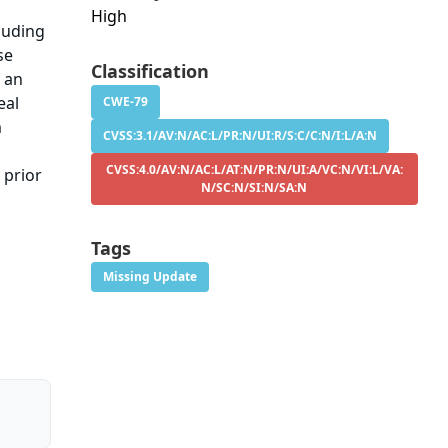
High
luding
se
Classification
f an
eal
CWE-79
m
CVSS:3.1/AV:N/AC:L/PR:N/UI:R/S:C/C:N/I:L/A:N
CVSS:4.0/AV:N/AC:L/AT:N/PR:N/UI:A/VC:N/VI:L/VA:
 prior
N/SC:N/SI:N/SA:N
Tags
Missing Update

* * * *

--- YOUR INSTRUCTIONS ---
With the pictures removed, print the entries above exactly.

--- EXPECTED ANSWER ---
High
luding
se
Classification
f an
eal
CWE-79
m
CVSS:3.1/AV:N/AC:L/PR:N/UI:R/S:C/C:N/I:L/A:N
CVSS:4.0/AV:N/AC:L/AT:N/PR:N/UI:A/VC:N/VI:L/VA:
 prior
N/SC:N/SI:N/SA:N
Tags
Missing Update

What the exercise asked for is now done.